Are we setting up for a pullback?

As the talk of reopening the economy begins its valid to ask whether this recent recovery in the markets is sustainable or are we setting up for another pullback when second quarter results are released. As we have noted several times the first quarter results being announced now aren’t giving a true picture of the coronavirus impact. Second quarter results will likely bring this picture into clearer focus.

Looking specifically at the companies in our wacky world consider the following;

After hitting a low of $191.16 back on March 18th Dexcom has recovered closing at $323.40 this past Friday- Insulet closed at $130.01 back on 3/18 and $199.34 Friday- Tandem $47.37 and $72.94 – Lilly $143.09 and $157.29 and finally Novo Nordisk $51.78 and $64.28

Many have asked whether this recent recovery is sustainable or is this just a dead cat bounce? So far only Abbott has reported first quarter results (3/18 close $78.93 Friday close $96.01) which came in pretty much as expected for their diabetes unit. The company while cautious about their outlook didn’t seem overly concerned that the coronavirus will have a major adverse impact for this unit.

Based on our discussions with many of the companies noted above we hearing similar thoughts. With Lilly reporting later this week we should get some further clarity although we do not anticipate any major changes to what we heard from Abbott. As we have noted many times regardless of the coronavirus patients still need their drugs and devices. The biggest unknown is just how deeply the economic fallout will hit items like meeting co-payments.

The other area which likely will be impacted will be new patient starts. Again as we have noted thanks to social distancing it’s unlikely patients will be making any major changes to their therapy regimen or the devices they use. This could hurt a company like Tandem and their Control IQ sales. It also could hurt Novo and sales of their new oral GLP-1 Rybelsus.

Another hazy part of this picture is no one really knows what life will be like when things reopen. Based on everything we have read, and this seems to change daily, the economy will not reopen all at once. Best we can tell it will be phased reopening. Does that mean patients will be flocking to see their physician?
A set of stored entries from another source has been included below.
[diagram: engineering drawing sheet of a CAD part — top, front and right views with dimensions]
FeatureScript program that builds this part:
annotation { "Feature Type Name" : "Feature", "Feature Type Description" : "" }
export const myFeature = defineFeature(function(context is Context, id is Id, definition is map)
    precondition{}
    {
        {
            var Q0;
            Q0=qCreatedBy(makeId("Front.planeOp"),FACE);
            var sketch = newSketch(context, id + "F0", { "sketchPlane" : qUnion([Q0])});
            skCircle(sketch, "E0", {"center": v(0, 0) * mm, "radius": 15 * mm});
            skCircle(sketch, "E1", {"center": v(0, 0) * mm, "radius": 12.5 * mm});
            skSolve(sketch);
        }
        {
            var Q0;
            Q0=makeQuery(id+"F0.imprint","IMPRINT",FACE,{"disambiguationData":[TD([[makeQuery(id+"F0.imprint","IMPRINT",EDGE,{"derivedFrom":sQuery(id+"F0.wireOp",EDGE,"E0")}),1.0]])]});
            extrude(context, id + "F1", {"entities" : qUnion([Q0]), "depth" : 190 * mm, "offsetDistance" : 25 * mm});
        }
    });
Or will patients especially those with diabetes who are at higher risk for catching the virus be extra cautious before they venture out freely? Again we just don’t know.
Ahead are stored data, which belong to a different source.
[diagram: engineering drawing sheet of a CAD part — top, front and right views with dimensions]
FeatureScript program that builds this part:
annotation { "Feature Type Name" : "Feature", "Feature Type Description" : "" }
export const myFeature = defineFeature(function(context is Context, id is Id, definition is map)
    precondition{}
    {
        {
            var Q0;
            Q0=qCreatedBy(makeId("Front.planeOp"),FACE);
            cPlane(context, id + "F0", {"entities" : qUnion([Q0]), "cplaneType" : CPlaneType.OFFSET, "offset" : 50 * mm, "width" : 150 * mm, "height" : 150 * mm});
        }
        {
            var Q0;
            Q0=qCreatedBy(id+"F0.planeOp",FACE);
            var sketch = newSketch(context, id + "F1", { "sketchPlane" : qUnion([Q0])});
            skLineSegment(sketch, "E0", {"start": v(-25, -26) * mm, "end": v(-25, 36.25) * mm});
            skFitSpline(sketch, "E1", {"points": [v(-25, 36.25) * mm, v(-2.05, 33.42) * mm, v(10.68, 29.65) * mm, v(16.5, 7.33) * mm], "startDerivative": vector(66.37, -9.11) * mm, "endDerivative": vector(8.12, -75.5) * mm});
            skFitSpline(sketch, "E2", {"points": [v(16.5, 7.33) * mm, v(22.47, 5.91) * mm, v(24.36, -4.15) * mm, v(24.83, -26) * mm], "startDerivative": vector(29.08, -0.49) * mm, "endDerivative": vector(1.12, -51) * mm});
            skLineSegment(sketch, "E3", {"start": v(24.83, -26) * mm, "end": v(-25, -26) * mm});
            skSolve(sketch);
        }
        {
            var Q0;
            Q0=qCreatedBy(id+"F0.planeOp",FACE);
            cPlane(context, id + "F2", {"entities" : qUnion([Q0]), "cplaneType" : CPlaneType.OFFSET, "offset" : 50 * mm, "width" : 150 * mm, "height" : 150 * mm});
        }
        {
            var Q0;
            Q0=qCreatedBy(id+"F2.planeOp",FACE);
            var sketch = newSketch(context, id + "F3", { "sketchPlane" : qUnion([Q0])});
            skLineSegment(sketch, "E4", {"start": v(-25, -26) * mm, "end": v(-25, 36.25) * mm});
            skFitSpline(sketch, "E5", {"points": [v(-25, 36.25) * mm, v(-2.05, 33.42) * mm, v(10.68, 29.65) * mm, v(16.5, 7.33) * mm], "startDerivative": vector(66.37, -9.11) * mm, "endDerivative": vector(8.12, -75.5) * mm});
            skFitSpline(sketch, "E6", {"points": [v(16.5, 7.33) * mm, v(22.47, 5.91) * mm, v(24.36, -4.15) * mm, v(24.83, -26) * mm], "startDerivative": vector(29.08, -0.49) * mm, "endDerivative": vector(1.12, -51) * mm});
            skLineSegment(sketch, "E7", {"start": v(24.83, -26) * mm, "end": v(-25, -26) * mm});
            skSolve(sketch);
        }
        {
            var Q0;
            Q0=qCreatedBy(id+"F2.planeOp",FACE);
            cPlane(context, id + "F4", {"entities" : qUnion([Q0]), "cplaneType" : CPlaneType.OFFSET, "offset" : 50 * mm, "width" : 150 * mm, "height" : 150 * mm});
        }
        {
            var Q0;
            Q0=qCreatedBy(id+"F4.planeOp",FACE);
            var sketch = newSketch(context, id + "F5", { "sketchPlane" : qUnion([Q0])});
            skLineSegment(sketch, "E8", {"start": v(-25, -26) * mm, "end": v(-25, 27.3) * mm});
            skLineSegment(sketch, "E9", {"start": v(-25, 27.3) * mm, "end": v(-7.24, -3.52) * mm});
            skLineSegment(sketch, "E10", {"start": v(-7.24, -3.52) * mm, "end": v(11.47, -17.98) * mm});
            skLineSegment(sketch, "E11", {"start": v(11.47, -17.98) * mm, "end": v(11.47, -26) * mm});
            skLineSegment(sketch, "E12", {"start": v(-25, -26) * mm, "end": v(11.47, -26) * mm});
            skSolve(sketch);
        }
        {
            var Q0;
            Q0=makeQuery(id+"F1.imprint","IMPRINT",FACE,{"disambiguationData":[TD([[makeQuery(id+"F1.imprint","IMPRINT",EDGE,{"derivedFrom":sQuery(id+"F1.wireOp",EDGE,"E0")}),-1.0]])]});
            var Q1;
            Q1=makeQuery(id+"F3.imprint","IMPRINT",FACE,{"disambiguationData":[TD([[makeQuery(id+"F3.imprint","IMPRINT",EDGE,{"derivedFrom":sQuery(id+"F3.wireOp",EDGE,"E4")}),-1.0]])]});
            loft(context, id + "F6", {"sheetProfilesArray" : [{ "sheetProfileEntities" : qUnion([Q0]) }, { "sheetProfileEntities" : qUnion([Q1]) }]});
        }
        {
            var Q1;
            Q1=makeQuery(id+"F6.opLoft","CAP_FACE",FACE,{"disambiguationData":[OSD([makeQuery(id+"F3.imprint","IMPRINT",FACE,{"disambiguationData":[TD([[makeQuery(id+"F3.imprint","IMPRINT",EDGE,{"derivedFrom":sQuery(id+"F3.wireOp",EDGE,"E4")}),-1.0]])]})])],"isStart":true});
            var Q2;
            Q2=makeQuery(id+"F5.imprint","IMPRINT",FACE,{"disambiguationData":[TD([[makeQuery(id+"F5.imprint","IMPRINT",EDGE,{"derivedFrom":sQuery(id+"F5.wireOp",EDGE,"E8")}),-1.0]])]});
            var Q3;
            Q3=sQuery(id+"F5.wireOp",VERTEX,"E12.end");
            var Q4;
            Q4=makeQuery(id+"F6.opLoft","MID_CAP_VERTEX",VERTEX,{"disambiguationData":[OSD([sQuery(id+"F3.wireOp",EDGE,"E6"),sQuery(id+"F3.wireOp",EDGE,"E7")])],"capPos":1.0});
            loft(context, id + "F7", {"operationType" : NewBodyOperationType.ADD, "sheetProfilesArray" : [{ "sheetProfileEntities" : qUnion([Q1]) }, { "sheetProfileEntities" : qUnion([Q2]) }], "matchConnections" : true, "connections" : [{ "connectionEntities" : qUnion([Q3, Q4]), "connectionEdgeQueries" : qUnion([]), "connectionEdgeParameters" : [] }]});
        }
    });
All things being equal we’re not sure we’d be buying at these higher levels nor would we be selling. Based on everything we know now we don’t anticipate a return to the low levels witnessed back in Mid-March. However the pace of the recovery does give us a moment of pause as it may be too much too soon without enough evidence. As always there are exceptions to this rule and here, they are;

Livongo was at $23 mid-March and closed at $37.30 on Friday. The company has been on quite the roll, but the second quarter is much more important when it comes to new patient sign ups which in turn translates into revenues. With employees working at home we anticipate a much lower level of new patient adds therefore hurting second quarter revenues. Yes, the company exceeded expectations in the first quarter, but the full impact of the virus wasn’t not felt until the end of that quarter. Bottom line Livongo is one stock we would short at these levels.
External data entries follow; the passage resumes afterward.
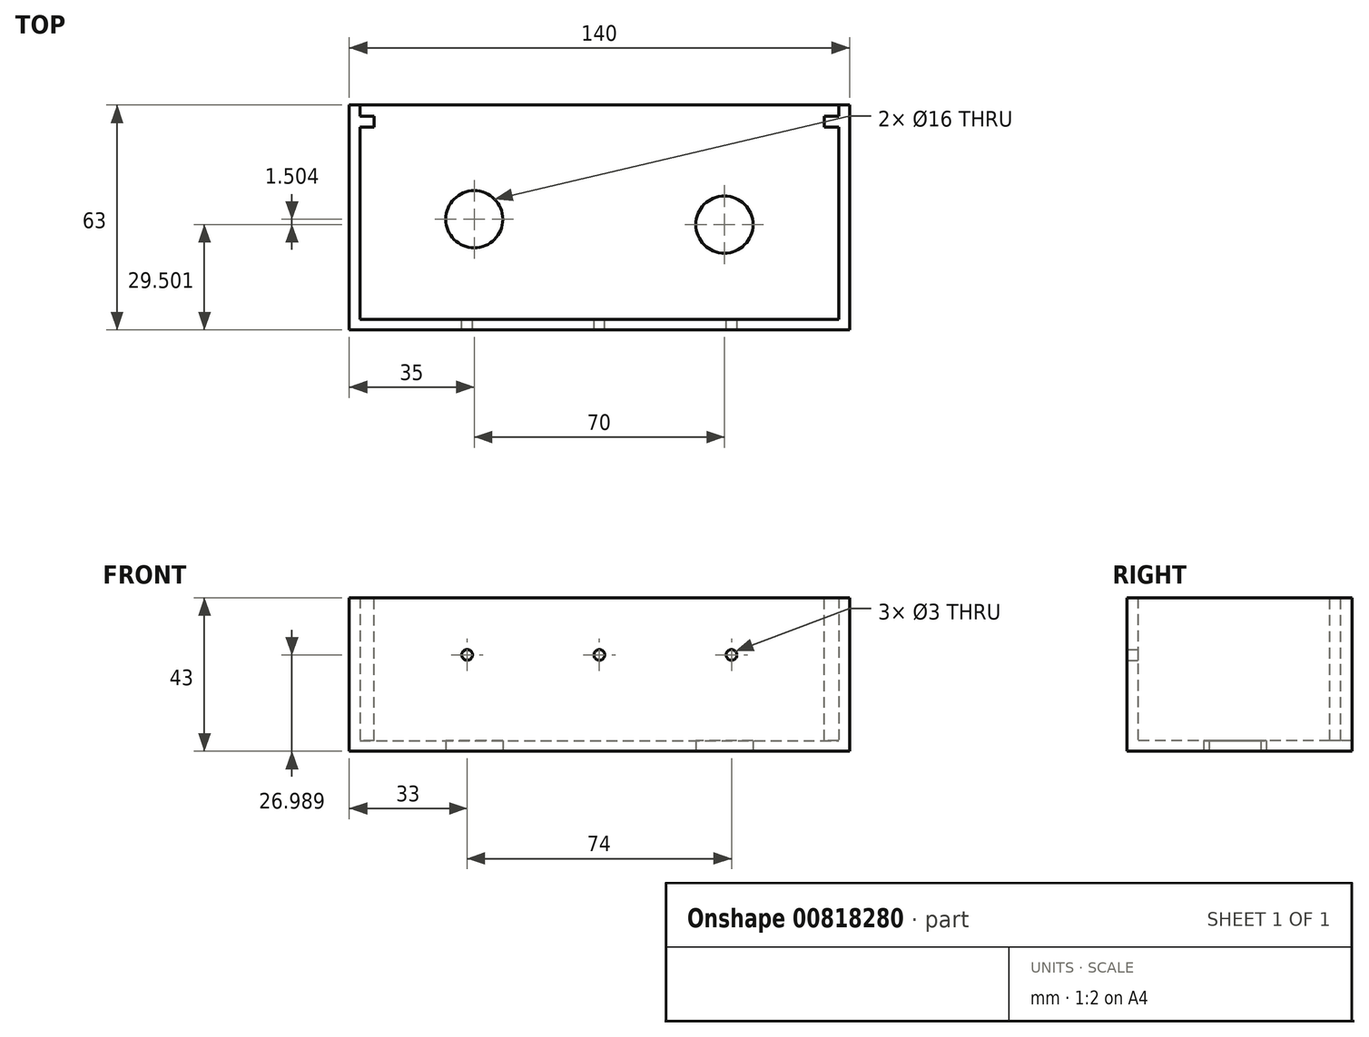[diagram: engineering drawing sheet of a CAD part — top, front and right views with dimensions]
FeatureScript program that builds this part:
annotation { "Feature Type Name" : "Feature", "Feature Type Description" : "" }
export const myFeature = defineFeature(function(context is Context, id is Id, definition is map)
    precondition{}
    {
        {
            var Q0;
            Q0=qCreatedBy(makeId("Top.planeOp"),FACE);
            var sketch = newSketch(context, id + "F0", { "sketchPlane" : qUnion([Q0])});
            skLineSegment(sketch, "E0.bottom", {"start": v(-80, 33.03) * mm, "end": v(60, 33.03) * mm});
            skLineSegment(sketch, "E0.top", {"start": v(-80, -32.97) * mm, "end": v(60, -32.97) * mm});
            skLineSegment(sketch, "E0.left", {"start": v(-80, 33.03) * mm, "end": v(-80, -32.97) * mm});
            skLineSegment(sketch, "E0.right", {"start": v(60, 33.03) * mm, "end": v(60, -32.97) * mm});
            skLineSegment(sketch, "E1.left", {"start": v(-80, -32.97) * mm, "end": v(-80, 0.03) * mm});
            skLineSegment(sketch, "E1.right", {"start": v(60, -9.97) * mm, "end": v(60, 0.03) * mm});
            skLineSegment(sketch, "E2.bottom", {"start": v(-80, -32.97) * mm, "end": v(-45, -32.97) * mm});
            skLineSegment(sketch, "E2.top", {"start": v(-80, 33.03) * mm, "end": v(-60, 33.03) * mm});
            skLineSegment(sketch, "E2.left", {"start": v(-80, -32.97) * mm, "end": v(-80, 33.03) * mm});
            skLineSegment(sketch, "E3.bottom", {"start": v(-45, -32.97) * mm, "end": v(-25, -32.97) * mm});
            skLineSegment(sketch, "E3.top", {"start": v(-60, 33.03) * mm, "end": v(-40, 33.03) * mm});
            skLineSegment(sketch, "E4.bottom", {"start": v(-25, -32.97) * mm, "end": v(-5, -32.97) * mm});
            skLineSegment(sketch, "E4.top", {"start": v(-40, 33.03) * mm, "end": v(-20, 33.03) * mm});
            skPoint(sketch, "E5.oppositeSnap0", {"position": v(-10, 33.03) * mm});
            skLineSegment(sketch, "E5.bottom", {"start": v(-5, -32.97) * mm, "end": v(15, -32.97) * mm});
            skLineSegment(sketch, "E5.top", {"start": v(-20, 33.03) * mm, "end": v(0, 33.03) * mm});
            skLineSegment(sketch, "E6.bottom", {"start": v(15, -32.97) * mm, "end": v(35, -32.97) * mm});
            skLineSegment(sketch, "E6.top", {"start": v(0, 33.03) * mm, "end": v(20, 33.03) * mm});
            skLineSegment(sketch, "E7.bottom", {"start": v(35, -32.97) * mm, "end": v(55, -32.97) * mm});
            skLineSegment(sketch, "E7.top", {"start": v(20, 33.03) * mm, "end": v(40, 33.03) * mm});
            skLineSegment(sketch, "E8.left", {"start": v(-80, -32.97) * mm, "end": v(-80, -2.97) * mm});
            skLineSegment(sketch, "E8.right", {"start": v(60, -24.97) * mm, "end": v(60, -4.97) * mm});
            skLineSegment(sketch, "E9.left", {"start": v(-80, 33.03) * mm, "end": v(-80, 18.03) * mm});
            skLineSegment(sketch, "E9.right", {"start": v(60, 33.03) * mm, "end": v(60, 18.03) * mm});
            skCircle(sketch, "E10", {"center": v(-45, 1.03) * mm, "radius": 8 * mm});
            skCircle(sketch, "E11", {"center": v(25, -0.47) * mm, "radius": 8 * mm});
            skLineSegment(sketch, "E12.left", {"start": v(-80, -32.97) * mm, "end": v(-80, -17.97) * mm});
            skLineSegment(sketch, "E12.right", {"start": v(60, -32.97) * mm, "end": v(60, -14.97) * mm});
            skLineSegment(sketch, "E13.top", {"start": v(-80, -29.97) * mm, "end": v(60, -29.97) * mm});
            skLineSegment(sketch, "E13.left", {"start": v(-80, -32.97) * mm, "end": v(-80, -29.97) * mm});
            skLineSegment(sketch, "E13.right", {"start": v(60, -32.97) * mm, "end": v(60, -29.97) * mm});
            skSolve(sketch);
        }
        {
            var Q0;
            Q0=makeQuery(id+"F0.imprint","IMPRINT",FACE,{"disambiguationData":[TD([[makeQuery(id+"F0.imprint","IMPRINT",EDGE,{"derivedFrom":sQuery(id+"F0.wireOp",EDGE,"E0.right")}),-1.0]])]});
            extrude(context, id + "F1", {"entities" : qUnion([Q0]), "depth" : 3 * mm, "offsetDistance" : 25 * mm});
        }
        {
            var Q0;
            Q0=makeQuery(id+"F1.opExtrude","CAP_FACE",FACE,{"disambiguationData":[OSD([sQuery(id+"F0.wireOp",EDGE,"E0.right"),sQuery(id+"F0.wireOp",EDGE,"E1.right"),sQuery(id+"F0.wireOp",EDGE,"E2.left"),sQuery(id+"F0.wireOp",EDGE,"E8.left"),sQuery(id+"F0.wireOp",EDGE,"E8.right"),sQuery(id+"F0.wireOp",EDGE,"E0.bottom"),sQuery(id+"F0.wireOp",EDGE,"E9.left"),sQuery(id+"F0.wireOp",EDGE,"E9.right"),sQuery(id+"F0.wireOp",EDGE,"l78r6zbi-zdNL-ogfi-jeJ1-84AOC1EXPDmI"),sQuery(id+"F0.wireOp",EDGE,"7xFXzIXv-dOzj-SHI9-m5NP-5MGqcVb28G0k"),sQuery(id+"F0.wireOp",EDGE,"E10"),sQuery(id+"F0.wireOp",EDGE,"k8Uu2vQ0-tXef-bBox-vRSx-lKBiwxJhI1xb"),sQuery(id+"F0.wireOp",EDGE,"E11"),sQuery(id+"F0.wireOp",EDGE,"5OqNOj1d-C8S8-WuIc-Ppvz-3VOTpNMQOR2k"),sQuery(id+"F0.wireOp",EDGE,"E12.left"),sQuery(id+"F0.wireOp",EDGE,"E12.right"),sQuery(id+"F0.wireOp",EDGE,"HoM0chx2-d7kJ-X9MT-WdqG-gqhH9dmnozYe"),sQuery(id+"F0.wireOp",EDGE,"JgkcrWLJ-2lYI-B5tP-8zwM-9y0SQbQCKJUD"),sQuery(id+"F0.wireOp",EDGE,"uQcqgJcq-6ofs-f9DD-1k3D-WOd607GN4n9v"),sQuery(id+"F0.wireOp",EDGE,"E13.top")])],"isStart":false});
            var sketch = newSketch(context, id + "F2", { "sketchPlane" : qUnion([Q0])});
            skLineSegment(sketch, "E14.bottom", {"start": v(-80, -29.97) * mm, "end": v(60, -29.97) * mm});
            skLineSegment(sketch, "E14.top", {"start": v(-80, -26.97) * mm, "end": v(60, -26.97) * mm});
            skLineSegment(sketch, "E14.left", {"start": v(-80, -29.97) * mm, "end": v(-80, -26.97) * mm});
            skLineSegment(sketch, "E14.right", {"start": v(60, -29.97) * mm, "end": v(60, -26.97) * mm});
            skLineSegment(sketch, "E15.left", {"start": v(-80, 33.03) * mm, "end": v(-80, 30.03) * mm});
            skLineSegment(sketch, "E15.right", {"start": v(60, 33.03) * mm, "end": v(60, 30.03) * mm});
            skLineSegment(sketch, "E16.bottom", {"start": v(-80, 33.03) * mm, "end": v(-77, 33.03) * mm});
            skLineSegment(sketch, "E16.top", {"start": v(-80, -29.97) * mm, "end": v(-77, -29.97) * mm});
            skLineSegment(sketch, "E16.left", {"start": v(-80, 33.03) * mm, "end": v(-80, -29.97) * mm});
            skLineSegment(sketch, "E16.right", {"start": v(-77, 33.03) * mm, "end": v(-77, -29.97) * mm});
            skLineSegment(sketch, "E17.bottom", {"start": v(60, 33.03) * mm, "end": v(57, 33.03) * mm});
            skLineSegment(sketch, "E17.top", {"start": v(60, -29.97) * mm, "end": v(57, -29.97) * mm});
            skLineSegment(sketch, "E17.left", {"start": v(60, 33.03) * mm, "end": v(60, -29.97) * mm});
            skLineSegment(sketch, "E17.right", {"start": v(57, 33.03) * mm, "end": v(57, -29.97) * mm});
            skSolve(sketch);
        }
        {
            var Q0;
            Q0=qSketchRegion(id+"F2",true);
            extrude(context, id + "F3", {"entities" : qUnion([Q0]), "operationType" : NewBodyOperationType.ADD, "depth" : 40 * mm, "offsetDistance" : 25 * mm});
        }
        {
            var Q0;
            Q0=makeQuery(id+"F3.opExtrude","SWEPT_FACE",FACE,{"disambiguationData":[OSD([sQuery(id+"F2.wireOp",EDGE,"E16.right")])]});
            var sketch = newSketch(context, id + "F4", { "sketchPlane" : qUnion([Q0])});
            skLineSegment(sketch, "E18.bottom", {"start": v(33.03, 43) * mm, "end": v(29.83, 43) * mm});
            skLineSegment(sketch, "E18.top", {"start": v(33.03, 3) * mm, "end": v(29.83, 3) * mm});
            skLineSegment(sketch, "E18.left", {"start": v(33.03, 43) * mm, "end": v(33.03, 3) * mm});
            skLineSegment(sketch, "E18.right", {"start": v(29.83, 43) * mm, "end": v(29.83, 3) * mm});
            skLineSegment(sketch, "E19.bottom", {"start": v(29.83, 43) * mm, "end": v(26.83, 43) * mm});
            skLineSegment(sketch, "E19.top", {"start": v(29.83, 3) * mm, "end": v(26.83, 3) * mm});
            skLineSegment(sketch, "E19.right", {"start": v(26.83, 43) * mm, "end": v(26.83, 3) * mm});
            skSolve(sketch);
        }
        {
            var Q0;
            Q0=makeQuery(id+"F4.imprint","IMPRINT",FACE,{"disambiguationData":[TD([[makeQuery(id+"F4.imprint","IMPRINT",EDGE,{"derivedFrom":sQuery(id+"F4.wireOp",EDGE,"E19.bottom")}),1.0]])]});
            extrude(context, id + "F5", {"entities" : qUnion([Q0]), "operationType" : NewBodyOperationType.ADD, "depth" : 134 * mm, "offsetDistance" : 25 * mm});
        }
        {
            var Q0;
            Q0=makeQuery(id+"F5.boolean.opBoolean","MERGE",FACE,{"derivedFrom":[makeQuery(id+"F3.opExtrude","CAP_FACE",FACE,{"disambiguationData":[OSD([sQuery(id+"F2.wireOp",EDGE,"E14.bottom"),sQuery(id+"F2.wireOp",EDGE,"E14.top"),sQuery(id+"F2.wireOp",EDGE,"E16.bottom"),sQuery(id+"F2.wireOp",EDGE,"E16.top"),sQuery(id+"F2.wireOp",EDGE,"E16.left"),sQuery(id+"F2.wireOp",EDGE,"E16.right"),sQuery(id+"F2.wireOp",EDGE,"E17.bottom"),sQuery(id+"F2.wireOp",EDGE,"E17.top"),sQuery(id+"F2.wireOp",EDGE,"E17.left"),sQuery(id+"F2.wireOp",EDGE,"E17.right")])],"isStart":false}),makeQuery(id+"F5.opExtrude","SWEPT_FACE",FACE,{"disambiguationData":[OSD([sQuery(id+"F4.wireOp",EDGE,"E19.bottom")])]})]});
            var sketch = newSketch(context, id + "F6", { "sketchPlane" : qUnion([Q0])});
            skLineSegment(sketch, "E20.bottom", {"start": v(-73, 29.83) * mm, "end": v(53, 29.83) * mm});
            skLineSegment(sketch, "E20.top", {"start": v(-73, 26.83) * mm, "end": v(53, 26.83) * mm});
            skLineSegment(sketch, "E20.left", {"start": v(-73, 29.83) * mm, "end": v(-73, 26.83) * mm});
            skLineSegment(sketch, "E20.right", {"start": v(53, 29.83) * mm, "end": v(53, 26.83) * mm});
            skSolve(sketch);
        }
        {
            var Q0;
            Q0=qSketchRegion(id+"F6",true);
            extrude(context, id + "F7", {"entities" : qUnion([Q0]), "operationType" : NewBodyOperationType.REMOVE, "oppositeDirection" : true, "depth" : 40 * mm, "offsetDistance" : 25 * mm});
        }
        {
            var Q0;
            Q0=makeQuery(id+"F3.opExtrude","SWEPT_FACE",FACE,{"disambiguationData":[OSD([sQuery(id+"F2.wireOp",EDGE,"E14.top")])]});
            var sketch = newSketch(context, id + "F8", { "sketchPlane" : qUnion([Q0])});
            skLineSegment(sketch, "E21.bottom", {"start": v(77, 43) * mm, "end": v(-57, 43) * mm});
            skLineSegment(sketch, "E21.left", {"start": v(77, 43) * mm, "end": v(77, 26.99) * mm});
            skLineSegment(sketch, "E21.right", {"start": v(-57, 43) * mm, "end": v(-57, 26.99) * mm});
            skCircle(sketch, "E22", {"center": v(47, 26.99) * mm, "radius": 1.5 * mm});
            skCircle(sketch, "E23", {"center": v(-27, 26.99) * mm, "radius": 1.5 * mm});
            skCircle(sketch, "E24", {"center": v(10, 26.99) * mm, "radius": 1.5 * mm});
            skSolve(sketch);
        }
        {
            var Q0;
            Q0=makeQuery(id+"F8.imprint","IMPRINT",FACE,{"disambiguationData":[TD([[makeQuery(id+"F8.imprint","IMPRINT",EDGE,{"derivedFrom":sQuery(id+"F8.wireOp",EDGE,"E22")}),1.0]])]});
            var Q1;
            Q1=makeQuery(id+"F8.imprint","IMPRINT",FACE,{"disambiguationData":[TD([[makeQuery(id+"F8.imprint","IMPRINT",EDGE,{"derivedFrom":sQuery(id+"F8.wireOp",EDGE,"E23")}),1.0]])]});
            var Q2;
            Q2=makeQuery(id+"F8.imprint","IMPRINT",FACE,{"disambiguationData":[TD([[makeQuery(id+"F8.imprint","IMPRINT",EDGE,{"derivedFrom":sQuery(id+"F8.wireOp",EDGE,"E24")}),1.0]])]});
            extrude(context, id + "F9", {"entities" : qUnion([Q0, Q1, Q2]), "operationType" : NewBodyOperationType.REMOVE, "oppositeDirection" : true, "depth" : 3 * mm, "offsetDistance" : 25 * mm});
        }
    });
Dexcom and Abbott on the flip could see increased demand due to the virus as remote patient monitoring and their entry into the hospital market likely will help sales. The wild card here is new patient adds which likely will be adversely impacted. Abbott has the additional plus of being very active in the COVID testing area. We would move cautiously here looking for entry points whenever shares pullback. Long-term both Dexcom and Abbott are solid.

The same can be said for Tandem and Insulet. Long-term we have no doubt both companies will do just fine. Near term it’s all about new patient adds which we believe have slowed due to the virus. This slowdown should create opportunities for entry points.

There is still much we don’t know and should this reopening of the economy backfire all bets are off. As we have seen even with the countries who have begun reopening this virus continues to rear its ugly head. The worst-case scenario would be a re-closing after the reopening this would send the markets into a tailspin.

The best possible advice of course comes from Momma Kliff who noted that it’s best to move cautiously, methodically during times of crisis and not rashly.